Image: Whitlock Dalrymple Poston & Associates
Pitting Contractor’s summary of pitting corrosion on tendons of 25-story building’s post-tensioning.
Samples Tendon failure tests showed “significant reserve capacity” compared to code requirements.
Photo: Whitlock Dalrymple Poston & Associates
Samples Tendon failure tests showed “significant reserve capacity” compared to code requirements.

The owner, Carpenters Tower LLC, responded through a local adviser. “Nothing McCarthy has proposed will arrest the corrosion, which already has progressed inboard of the anchor wedges,” says Brian J. Urback, vice president of Kennedy Associates Real Estate Counsel LP.

McCarthy has not addressed other construction defects that are “extremely expensive” to repair, he charges. These include improperly installed or missing reinforcing steel, concrete delamination and inadequate concrete cover.

The owner says it has spent $12 million to date on repairs. It estimates a $34 million to $44 million cost to fix the post-tensioning system and $22 million to repair the other problems.

The frame has a two-way, unbonded post-tensioned slab system. Only 22 of 272 apartments remain occupied. An application for a demolition permit has been submitted, says Urback.

McCarthy says there is “no sound engineering basis” for the building to be vacated or demolished. Its claim is based on findings of its investigators, submitted on April 29 and May 6 to Jonathan C. Siu, chief engineer of Seattle’s Dept. of Planning & Development (DPD).

Carpenters Tower also submitted to DPD, on April 22. Siu declined comment until after he responds to both parties.

An analysis “demonstrates that the building’s post-tensioning system tensile strength is significantly above the building code and design requirements,” says the report, submitted by Randall W. Poston, a principal with structural engineer Whitlock Dalrymple Poston & Associates PC, Austin, as well as Richard O. Lewis, Brian B. Hope and Kenneth B. Bondy.

The building will be safe for years even without repairs, with “little to no risk” that corrosion will cause a tendon failure in the next two years, says the letter.

There have been no tendon failures, says McCarthy.
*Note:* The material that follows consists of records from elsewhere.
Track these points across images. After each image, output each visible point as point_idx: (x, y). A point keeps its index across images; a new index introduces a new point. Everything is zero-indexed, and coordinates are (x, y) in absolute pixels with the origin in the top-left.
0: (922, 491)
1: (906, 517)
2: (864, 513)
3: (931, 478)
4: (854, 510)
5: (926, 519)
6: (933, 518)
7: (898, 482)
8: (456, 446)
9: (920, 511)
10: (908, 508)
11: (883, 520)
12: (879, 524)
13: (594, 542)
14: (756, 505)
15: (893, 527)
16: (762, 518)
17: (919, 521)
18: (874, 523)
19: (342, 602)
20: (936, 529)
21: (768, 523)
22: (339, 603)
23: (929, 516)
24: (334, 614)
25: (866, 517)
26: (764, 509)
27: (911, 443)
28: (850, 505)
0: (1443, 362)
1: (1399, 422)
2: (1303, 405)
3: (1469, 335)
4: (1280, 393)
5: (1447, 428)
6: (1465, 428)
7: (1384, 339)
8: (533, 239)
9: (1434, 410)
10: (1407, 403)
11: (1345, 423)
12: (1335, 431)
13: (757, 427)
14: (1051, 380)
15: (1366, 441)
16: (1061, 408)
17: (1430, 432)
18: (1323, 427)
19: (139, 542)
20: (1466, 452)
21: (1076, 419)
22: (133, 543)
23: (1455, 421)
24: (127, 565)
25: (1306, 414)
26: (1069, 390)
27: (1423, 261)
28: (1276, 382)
The owner’s proposed “wholesale replacement” of tendons as the only fix option is unprecedented, it adds.

Under an investigation protocol, 95 tendons, including “live-end” anchorages and several feet of strand, were removed for joint study. These included 15 by McCarthy’s expert team and 80 by the owner’s expert team, including CTLGroup, Skokie, Ill., and the owner’s local construction adviser, OAC Services Inc.
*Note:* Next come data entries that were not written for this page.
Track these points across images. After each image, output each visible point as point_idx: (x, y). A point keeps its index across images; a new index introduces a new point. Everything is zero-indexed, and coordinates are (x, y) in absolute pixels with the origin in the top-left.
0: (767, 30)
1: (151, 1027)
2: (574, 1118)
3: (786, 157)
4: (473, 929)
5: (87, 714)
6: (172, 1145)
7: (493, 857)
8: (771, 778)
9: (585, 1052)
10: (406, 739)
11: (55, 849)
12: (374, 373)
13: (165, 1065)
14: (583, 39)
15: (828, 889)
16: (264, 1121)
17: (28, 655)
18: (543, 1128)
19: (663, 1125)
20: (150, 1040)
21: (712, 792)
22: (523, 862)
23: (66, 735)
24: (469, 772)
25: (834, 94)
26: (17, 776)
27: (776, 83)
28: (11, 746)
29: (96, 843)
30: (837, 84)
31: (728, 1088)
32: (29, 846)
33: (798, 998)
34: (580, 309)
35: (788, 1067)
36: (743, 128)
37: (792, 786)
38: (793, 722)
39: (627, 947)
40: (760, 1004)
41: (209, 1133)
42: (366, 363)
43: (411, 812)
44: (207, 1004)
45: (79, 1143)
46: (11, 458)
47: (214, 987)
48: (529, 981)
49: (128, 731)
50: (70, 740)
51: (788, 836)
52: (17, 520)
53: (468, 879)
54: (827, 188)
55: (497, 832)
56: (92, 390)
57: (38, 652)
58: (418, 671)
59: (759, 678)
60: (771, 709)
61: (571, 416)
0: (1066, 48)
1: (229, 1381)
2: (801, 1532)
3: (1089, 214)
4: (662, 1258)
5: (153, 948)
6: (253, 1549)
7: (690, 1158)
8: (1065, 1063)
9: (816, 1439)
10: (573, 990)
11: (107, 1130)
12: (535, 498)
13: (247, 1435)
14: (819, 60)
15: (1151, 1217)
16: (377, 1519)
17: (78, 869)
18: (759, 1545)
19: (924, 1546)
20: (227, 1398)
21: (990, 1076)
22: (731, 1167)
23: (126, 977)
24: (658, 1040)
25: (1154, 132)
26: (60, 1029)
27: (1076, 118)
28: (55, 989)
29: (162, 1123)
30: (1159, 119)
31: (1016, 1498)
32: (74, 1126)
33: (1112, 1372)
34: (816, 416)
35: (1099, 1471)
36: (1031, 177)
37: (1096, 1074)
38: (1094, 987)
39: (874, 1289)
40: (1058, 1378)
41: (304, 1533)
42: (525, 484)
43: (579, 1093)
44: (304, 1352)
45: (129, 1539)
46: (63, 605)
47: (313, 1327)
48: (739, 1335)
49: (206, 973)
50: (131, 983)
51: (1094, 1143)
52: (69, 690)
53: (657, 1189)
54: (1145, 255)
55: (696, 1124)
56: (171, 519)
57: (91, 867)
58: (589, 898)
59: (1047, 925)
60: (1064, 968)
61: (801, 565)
McCarthy’s letter says CTL used a tendon-evaluation rating system “intended solely for new construction in a bonded, post-tensioned system with emphasis on the fatigue life of strands, as would be experienced by pre-tensioned bridge girders subjected to thousands of cycles per day of truck loading.”

McCarthy’s team compared the McGuire to Florida’s Seaquay Condominium system, built in the mid-1980s, which also had problems. Tendons and wedges tested to failure from both buildings showed the same type of shear fracture of a single wire, but the sample from the Seattle building is less corroded and has a greater tensile strength, says the letter. Seaquay was “successfully repaired more than 15 years ago and remains in service,” say McCarthy’s experts.

To repair the McGuire, McCarthy’s team recommends removing corrosion by sandblasting metal surfaces of anchorages, wedges and strand tails. Grout pockets should be repacked with nonshrink grout prepared and cured per specifications. An elastomeric coating over the concrete surface and grout pockets should be applied to provide another barrier to oxygen and water. As a precaution, the team recommends installing an acoustic monitoring system to locate a wire, if one fails.